Picture shows (l-r) Talal Rajab techUK, Rob Russell, Rackspace, Richard Meeus, Akamai, Jay Coley, Senior Director, Security Planning and Strategy, Akamai (Chair)
Rob Russell, Cyber Security Specialist, Rackspace said; “The scale is gargantuan. Over half of internet traffic is bot traffic. 80% of that is bad bots and 80% of those bad bots are impostor bots. They take over devices that have no security built into them. It’s very scary in terms of scale and the actual effectiveness of these attacks. Organisations aren’t necessarily prepared.”
Cybersecurity specialists have focused on the distribution of the denial of services, since that’s where there’s the biggest increase in sophistication of bots, he says. There’s also the increase and development of IoT, with the development of internet enabled devices. All these smart systems make it a lot easier to take-over these machines.
And the growing involvement of Internet of Things is going to make it worse. Talal Rajab, Head of Cyber, at techUK told the group that IoT’s aren’t necessarily sophisticated devices. “These are just consumer devices, so you’re not thinking about security. As you see an increase in these types of devices, you see the landscape getting worse. If you look at the evolution of AI, traditional defences aren’t working, the bots are learning and adapting.”

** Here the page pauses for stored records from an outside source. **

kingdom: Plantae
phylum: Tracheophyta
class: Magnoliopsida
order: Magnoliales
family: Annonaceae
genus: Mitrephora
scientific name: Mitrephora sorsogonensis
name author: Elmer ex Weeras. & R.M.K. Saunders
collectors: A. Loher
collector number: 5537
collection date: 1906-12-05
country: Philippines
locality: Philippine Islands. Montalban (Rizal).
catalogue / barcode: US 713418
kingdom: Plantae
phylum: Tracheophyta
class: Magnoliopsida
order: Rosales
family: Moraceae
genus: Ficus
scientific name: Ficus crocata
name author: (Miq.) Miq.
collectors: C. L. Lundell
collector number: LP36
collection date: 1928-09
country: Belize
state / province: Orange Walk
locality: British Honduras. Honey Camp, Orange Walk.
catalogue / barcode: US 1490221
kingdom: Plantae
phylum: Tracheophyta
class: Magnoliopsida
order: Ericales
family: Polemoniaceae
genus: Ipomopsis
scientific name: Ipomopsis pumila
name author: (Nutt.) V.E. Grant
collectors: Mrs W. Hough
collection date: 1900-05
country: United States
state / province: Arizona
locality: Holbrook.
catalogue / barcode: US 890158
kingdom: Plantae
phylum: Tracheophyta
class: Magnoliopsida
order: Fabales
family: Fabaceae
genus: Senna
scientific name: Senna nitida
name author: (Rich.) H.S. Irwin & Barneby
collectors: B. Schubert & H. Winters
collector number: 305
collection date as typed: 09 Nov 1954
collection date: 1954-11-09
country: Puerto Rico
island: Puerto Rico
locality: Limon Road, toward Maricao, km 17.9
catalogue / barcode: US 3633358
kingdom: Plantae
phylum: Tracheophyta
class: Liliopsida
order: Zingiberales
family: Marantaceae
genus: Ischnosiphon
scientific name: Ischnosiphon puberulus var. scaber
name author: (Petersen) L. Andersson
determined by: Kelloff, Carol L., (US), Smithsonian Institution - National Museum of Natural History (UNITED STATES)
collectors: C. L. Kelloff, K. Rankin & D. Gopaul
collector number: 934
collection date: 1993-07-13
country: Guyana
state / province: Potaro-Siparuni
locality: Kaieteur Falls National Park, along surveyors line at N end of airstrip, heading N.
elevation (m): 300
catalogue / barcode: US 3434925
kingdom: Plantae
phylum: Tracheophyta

With the advent of cheap IoT consumer devices, it will only get worse, he says. Hackers are learning. They’re using AI to figure out how to get around company defences, and companies need to take this seriously, he warned.
He also highlighted the growth of crypto-jacking – using computer’s processing power to mine bitcoin. It’s using processing power, and companies don’t know it’s happening in the background. “It might be an area to focus on going forward.”
Richard Meeus, head of Security Strategy, Akamai: “We track requests going out to websites and crypto-jacking has had a dramatic uptake. At Akamai, we’ve also noticed a problem of credential stuffing. Everybody has been guilty of using the same username and password on different sites. That’s what the attackers realise. One breach can mean that the same username can be used across a myriad of different sites. [Malevolent] organisations take these botnets and use these huge datasets and run it against sites. They look at whether they are valuable assets and sell it on to actual criminals they want to monetise that asset.”
Rob Russell warned on the outcome: “Up until now, the security industry has always been playing catch up, it’s always been a response. That’s where the cybersecurity stack comes from, the landscape has become complex. We need to step away from technology being the answer and focus adding the human enrichment. You need the team around it to support that technology.”
It’s around awareness training and taking the human factor into account, he says. “There is too much of a heavy reliance on security, you wait for alarms to go off and it’s only then that you respond to them.”